# The Best Mountain Bike Fenders For 2020



## Jerry1 (Nov 11, 2013)

Mudhugger rear, RRP Proguard Max Protection front, the best combo for PNW winter.


----------



## Mike86 (Nov 28, 2018)

The Syncros fender only works with Fox 34 and 36, but is so far ahead of any other fender it's not even funny. No zip ties, no marking, no noise, and it does not affect rack connection with your front tire.


----------



## D_Marvin (Jun 22, 2018)

Just a add - the Syncros fender fits the Fox 34 & 36 BOOST forks only.


----------



## Jon_Huwe (Mar 22, 2019)

Thanks for the tip on this!


----------



## Red Clay Mtb (Jul 17, 2019)

You can customize a fender on the Ground Keeper website! You don't have to contact them to get a quote, or send them artwork. You design it, buy, and they will ship it to you!


----------



## Dylanbike1 (May 15, 2015)

RPR (Rapid Racer Products) Pro BoltOn is the best if you have a 36.


----------



## cLal (Jan 8, 2020)

Beaverguard.ca if you need guards for for your MTB & Fatbikes.


----------



## steve55 (Jul 23, 2020)

Its nice, I ride with one on my 36...but its significantly flawed in that the fender has no protection (ears) for your stantions. When its mucky out, it can kind of funnel junk to the stantions and onto the top of the seals. Thankfully Fox made their own bolt on that fixes this, but it only works with the new forks not ours.


----------



## Nuke1 (Jul 24, 2020)

Reaper out of the UK makes some great fenders, similar to Ground Keeper & Marshguard with cool graphics.


----------



## Chris M Collins (May 26, 2019)

Caution Syncros lovers! I agree its the best looking and I love the look w/ direct mount design! However, it does not provide any upper Stanchion protection from dirt and mud! The upper stanchions are completely exposed with that hour glass design! Until the redesign (And I can't believe they haven't yet ?) I'm sticking with the ugly ass zip ties with full upper stanchions protection!

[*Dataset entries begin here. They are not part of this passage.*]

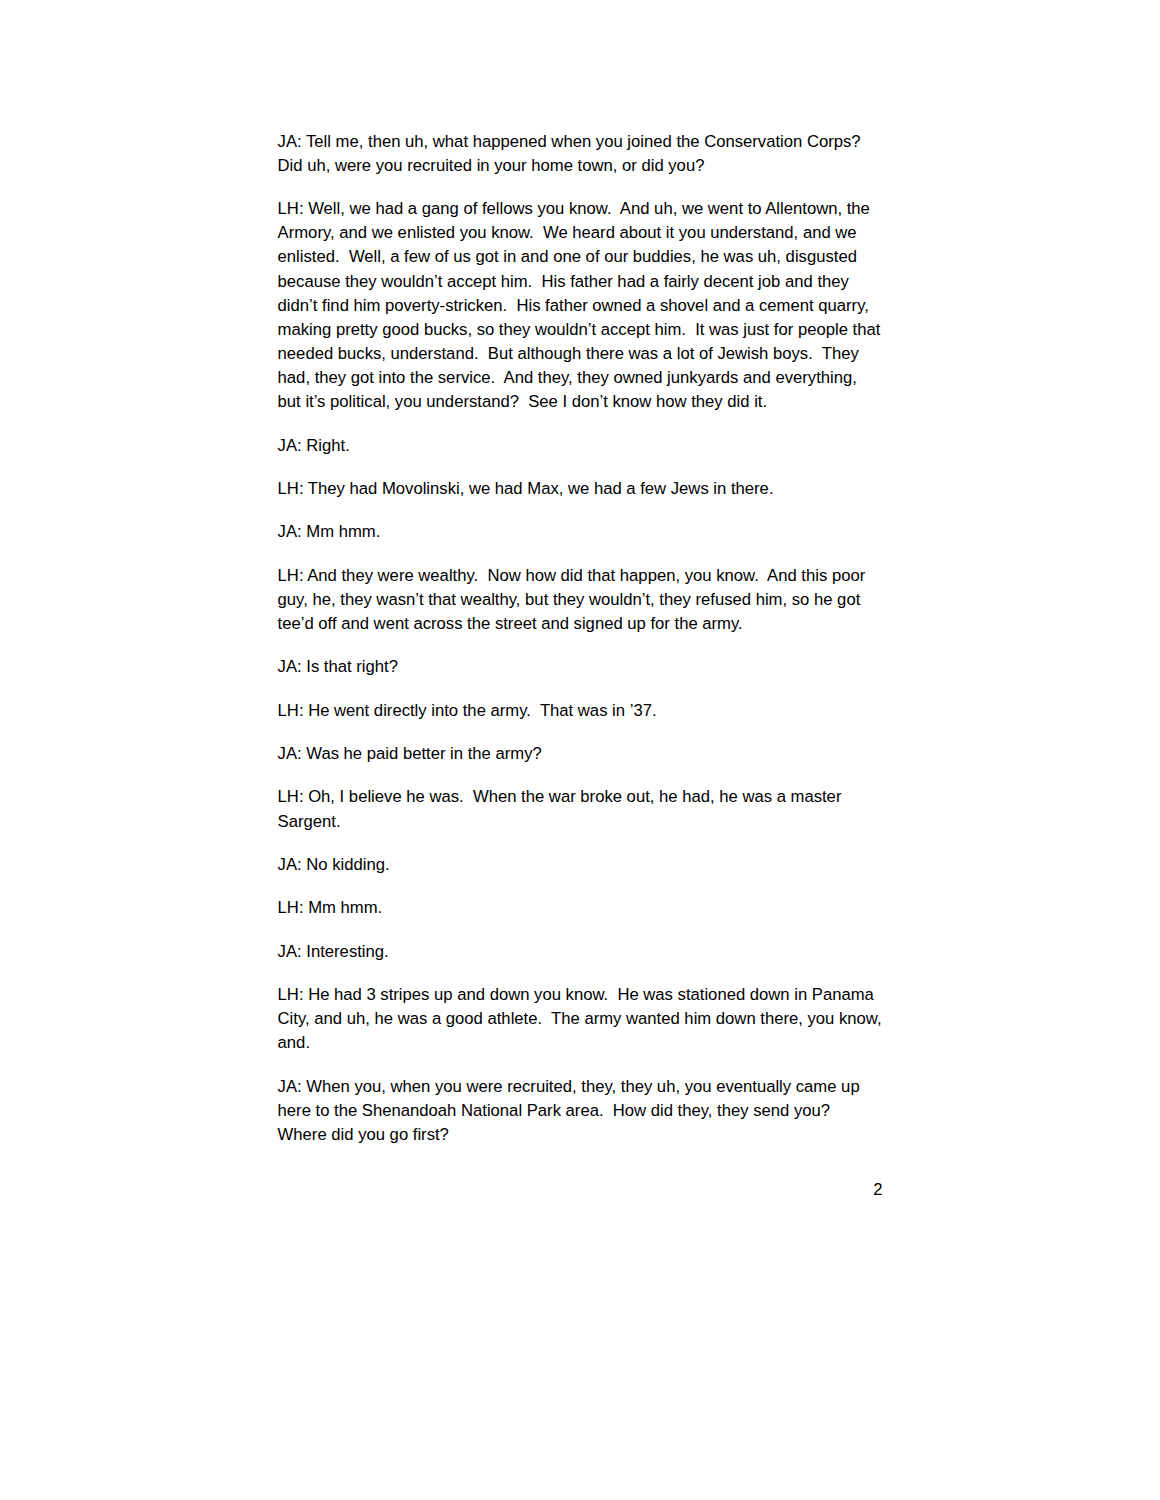JA: Tell me, then uh, what happened when you joined the Conservation Corps? Did uh, were you recruited in your home town, or did you?
LH: Well, we had a gang of fellows you know. And uh, we went to Allentown, the Armory, and we enlisted you know. We heard about it you understand, and we enlisted. Well, a few of us got in and one of our buddies, he was uh, disgusted because they wouldn’t accept him. His father had a fairly decent job and they didn’t find him poverty-stricken. His father owned a shovel and a cement quarry, making pretty good bucks, so they wouldn’t accept him. It was just for people that needed bucks, understand. But although there was a lot of Jewish boys. They had, they got into the service. And they, they owned junkyards and everything, but it’s political, you understand? See I don’t know how they did it.
JA: Right.
LH: They had Movolinski, we had Max, we had a few Jews in there.
JA: Mm hmm.
LH: And they were wealthy. Now how did that happen, you know. And this poor guy, he, they wasn’t that wealthy, but they wouldn’t, they refused him, so he got tee’d off and went across the street and signed up for the army.
JA: Is that right?
LH: He went directly into the army. That was in ’37.
JA: Was he paid better in the army?
LH: Oh, I believe he was. When the war broke out, he had, he was a master Sargent.
JA: No kidding.
LH: Mm hmm.
JA: Interesting.
LH: He had 3 stripes up and down you know. He was stationed down in Panama City, and uh, he was a good athlete. The army wanted him down there, you know, and.
JA: When you, when you were recruited, they, they uh, you eventually came up here to the Shenandoah National Park area. How did they, they send you? Where did you go first?
2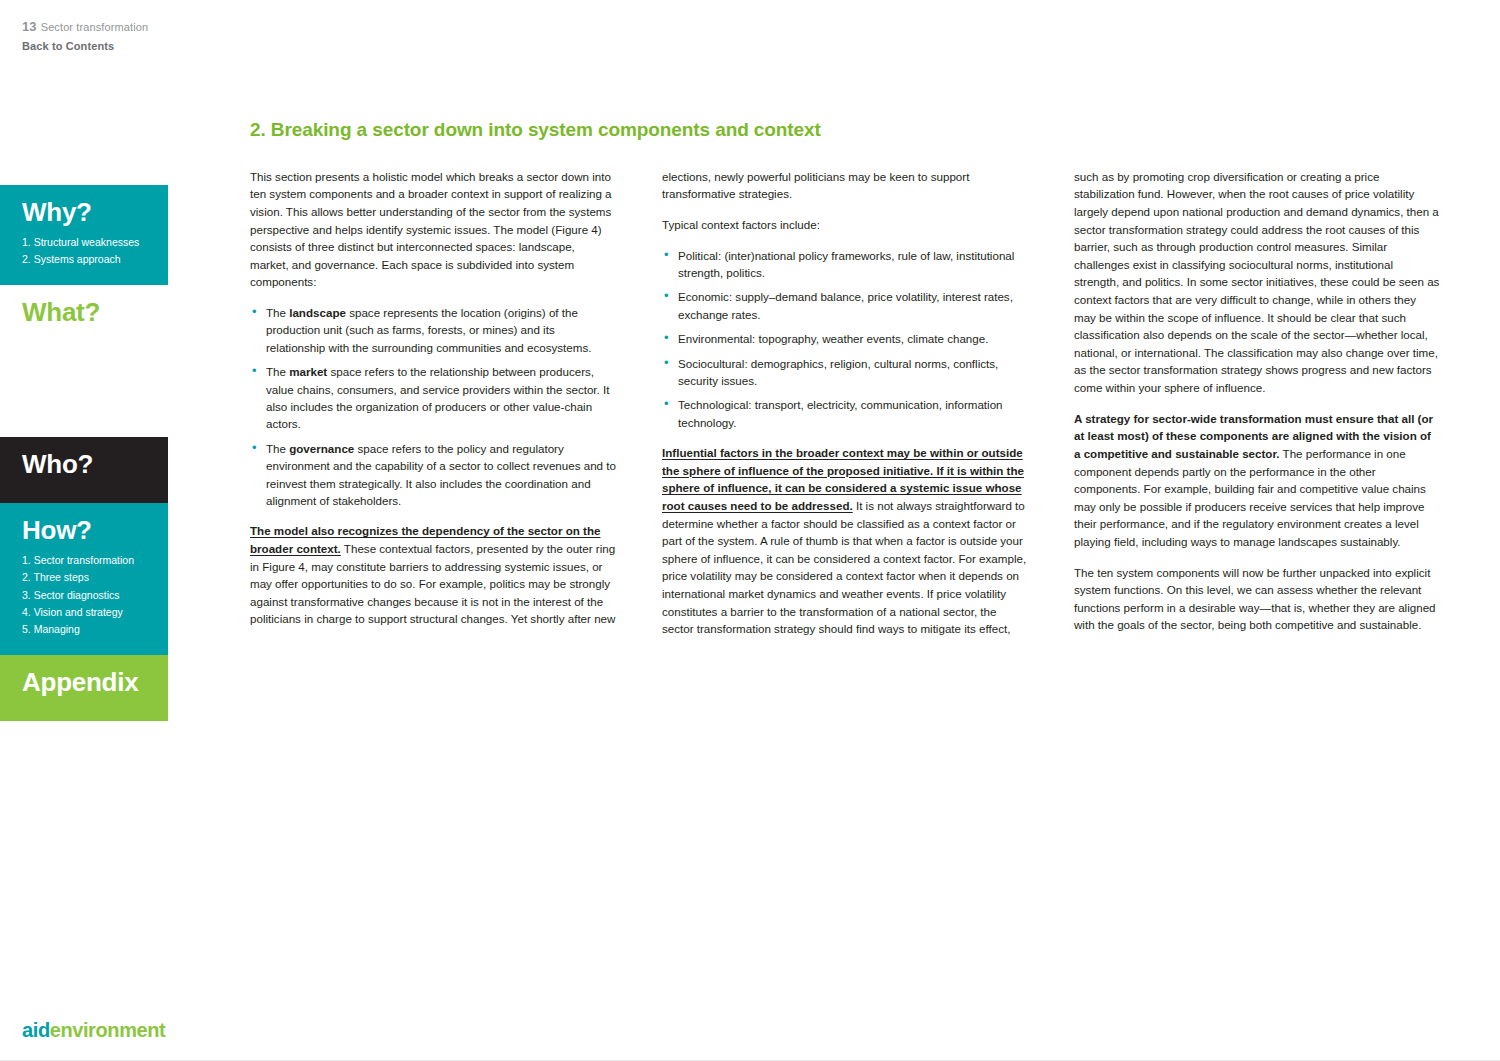13 Sector transformation Back to Contents
Why?
1. Structural weaknesses
2. Systems approach
What?
1. Defining performance
2. Components & context
3. Landscape system
4. Market system
5. Governance system
Who?
How?
1. Sector transformation
2. Three steps
3. Sector diagnostics
4. Vision and strategy
5. Managing
Appendix
2. Breaking a sector down into system components and context
This section presents a holistic model which breaks a sector down into ten system components and a broader context in support of realizing a vision. This allows better understanding of the sector from the systems perspective and helps identify systemic issues. The model (Figure 4) consists of three distinct but interconnected spaces: landscape, market, and governance. Each space is subdivided into system components:
The landscape space represents the location (origins) of the production unit (such as farms, forests, or mines) and its relationship with the surrounding communities and ecosystems.
The market space refers to the relationship between producers, value chains, consumers, and service providers within the sector. It also includes the organization of producers or other value-chain actors.
The governance space refers to the policy and regulatory environment and the capability of a sector to collect revenues and to reinvest them strategically. It also includes the coordination and alignment of stakeholders.
The model also recognizes the dependency of the sector on the broader context. These contextual factors, presented by the outer ring in Figure 4, may constitute barriers to addressing systemic issues, or may offer opportunities to do so. For example, politics may be strongly against transformative changes because it is not in the interest of the politicians in charge to support structural changes. Yet shortly after new elections, newly powerful politicians may be keen to support transformative strategies.
Typical context factors include:
Political: (inter)national policy frameworks, rule of law, institutional strength, politics.
Economic: supply–demand balance, price volatility, interest rates, exchange rates.
Environmental: topography, weather events, climate change.
Sociocultural: demographics, religion, cultural norms, conflicts, security issues.
Technological: transport, electricity, communication, information technology.
Influential factors in the broader context may be within or outside the sphere of influence of the proposed initiative. If it is within the sphere of influence, it can be considered a systemic issue whose root causes need to be addressed. It is not always straightforward to determine whether a factor should be classified as a context factor or part of the system. A rule of thumb is that when a factor is outside your sphere of influence, it can be considered a context factor. For example, price volatility may be considered a context factor when it depends on international market dynamics and weather events. If price volatility constitutes a barrier to the transformation of a national sector, the sector transformation strategy should find ways to mitigate its effect, such as by promoting crop diversification or creating a price stabilization fund. However, when the root causes of price volatility largely depend upon national production and demand dynamics, then a sector transformation strategy could address the root causes of this barrier, such as through production control measures. Similar challenges exist in classifying sociocultural norms, institutional strength, and politics. In some sector initiatives, these could be seen as context factors that are very difficult to change, while in others they may be within the scope of influence. It should be clear that such classification also depends on the scale of the sector—whether local, national, or international. The classification may also change over time, as the sector transformation strategy shows progress and new factors come within your sphere of influence.
A strategy for sector-wide transformation must ensure that all (or at least most) of these components are aligned with the vision of a competitive and sustainable sector. The performance in one component depends partly on the performance in the other components. For example, building fair and competitive value chains may only be possible if producers receive services that help improve their performance, and if the regulatory environment creates a level playing field, including ways to manage landscapes sustainably.
The ten system components will now be further unpacked into explicit system functions. On this level, we can assess whether the relevant functions perform in a desirable way—that is, whether they are aligned with the goals of the sector, being both competitive and sustainable.
aid environment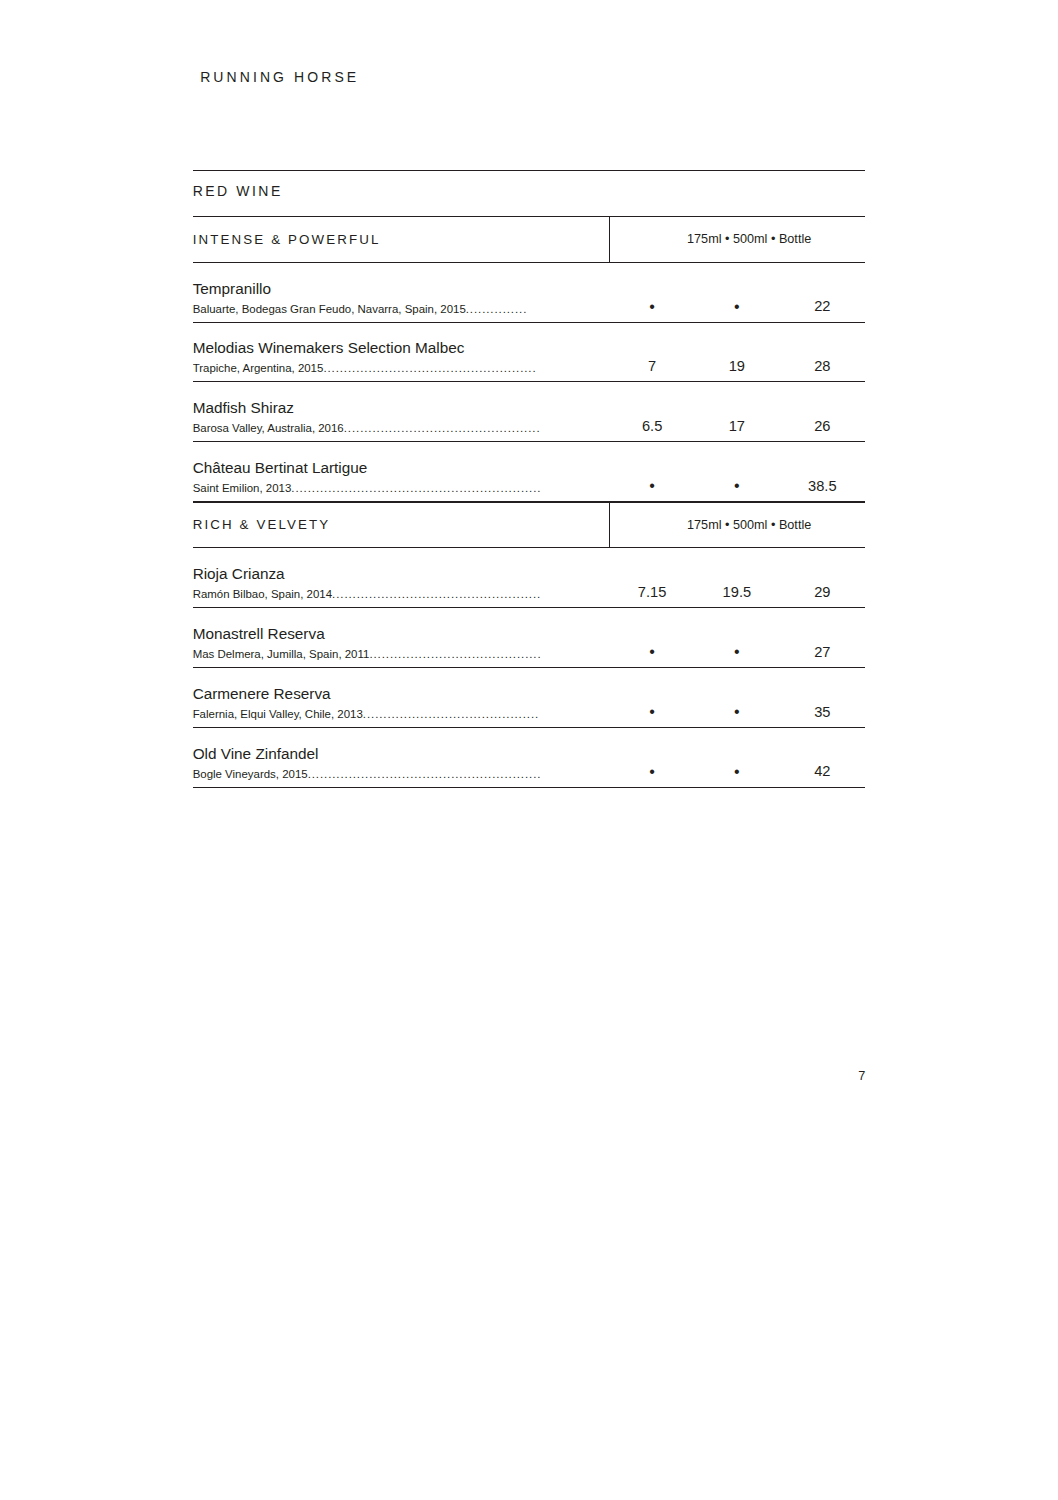RUNNING HORSE
RED WINE
| INTENSE & POWERFUL | 175ml • 500ml • Bottle |
| --- | --- |
| Tempranillo Baluarte, Bodegas Gran Feudo, Navarra, Spain, 2015 ............... | • | • | 22 |
| Melodias Winemakers Selection Malbec Trapiche, Argentina, 2015 .................................................... | 7 | 19 | 28 |
| Madfish Shiraz Barosa Valley, Australia, 2016 ................................................ | 6.5 | 17 | 26 |
| Château Bertinat Lartigue Saint Emilion, 2013 ............................................................. | • | • | 38.5 |
| RICH & VELVETY | 175ml • 500ml • Bottle |
| --- | --- |
| Rioja Crianza Ramón Bilbao, Spain, 2014 ................................................... | 7.15 | 19.5 | 29 |
| Monastrell Reserva Mas Delmera, Jumilla, Spain, 2011 .......................................... | • | • | 27 |
| Carmenere Reserva Falernia, Elqui Valley, Chile, 2013 ........................................... | • | • | 35 |
| Old Vine Zinfandel Bogle Vineyards, 2015 ......................................................... | • | • | 42 |
7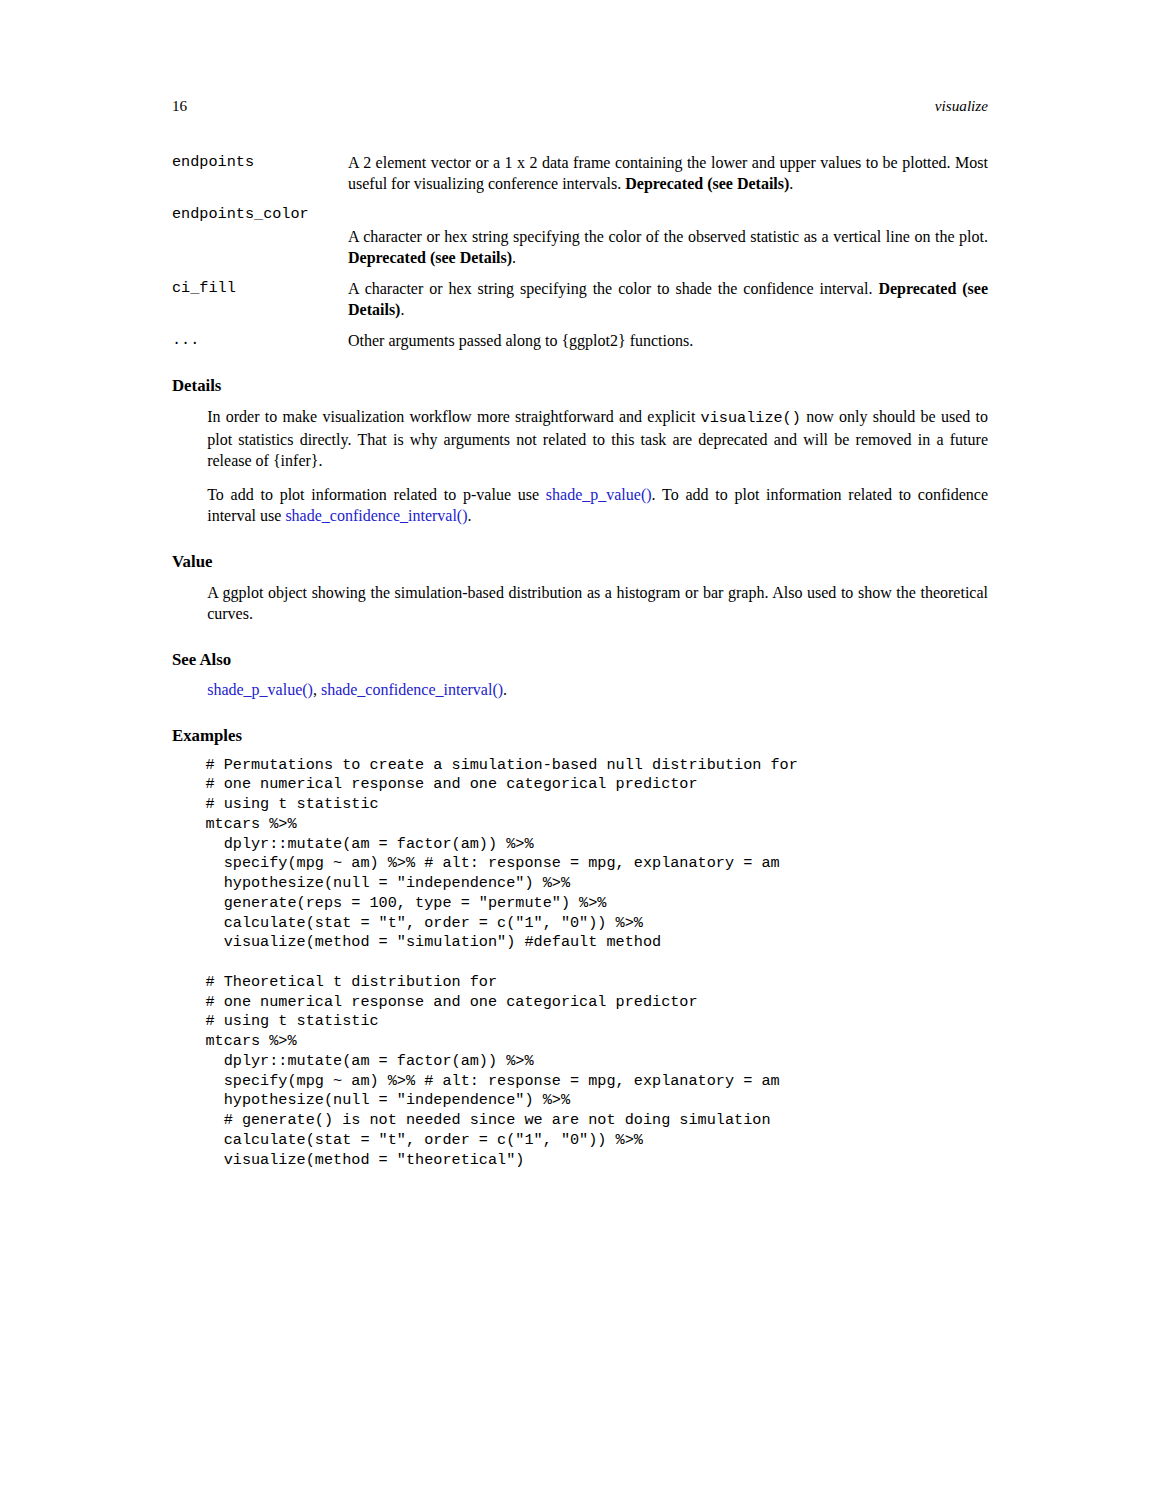16 visualize
endpoints
A 2 element vector or a 1 x 2 data frame containing the lower and upper values to be plotted. Most useful for visualizing conference intervals. Deprecated (see Details).
endpoints_color
A character or hex string specifying the color of the observed statistic as a vertical line on the plot. Deprecated (see Details).
ci_fill
A character or hex string specifying the color to shade the confidence interval. Deprecated (see Details).
...
Other arguments passed along to {ggplot2} functions.
Details
In order to make visualization workflow more straightforward and explicit visualize() now only should be used to plot statistics directly. That is why arguments not related to this task are deprecated and will be removed in a future release of {infer}.
To add to plot information related to p-value use shade_p_value(). To add to plot information related to confidence interval use shade_confidence_interval().
Value
A ggplot object showing the simulation-based distribution as a histogram or bar graph. Also used to show the theoretical curves.
See Also
shade_p_value(), shade_confidence_interval().
Examples
# Permutations to create a simulation-based null distribution for
# one numerical response and one categorical predictor
# using t statistic
mtcars %>%
  dplyr::mutate(am = factor(am)) %>%
  specify(mpg ~ am) %>% # alt: response = mpg, explanatory = am
  hypothesize(null = "independence") %>%
  generate(reps = 100, type = "permute") %>%
  calculate(stat = "t", order = c("1", "0")) %>%
  visualize(method = "simulation") #default method

# Theoretical t distribution for
# one numerical response and one categorical predictor
# using t statistic
mtcars %>%
  dplyr::mutate(am = factor(am)) %>%
  specify(mpg ~ am) %>% # alt: response = mpg, explanatory = am
  hypothesize(null = "independence") %>%
  # generate() is not needed since we are not doing simulation
  calculate(stat = "t", order = c("1", "0")) %>%
  visualize(method = "theoretical")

Take a good look - Seems more important than looks? Sorry thought I'd just share my 2 Cents!


----------



## Shredman69 (Apr 1, 2007)

Mud hugger front fender, front and rear. All the rest suck balls, especially the flat ones curled to fit. They just look retarded.


----------



## Marty_99 (Jan 5, 2021)

That Lacroix fender is the best!


----------



## Finch Platte (Nov 14, 2003)

Wow, lots of first-timers this thread.


----------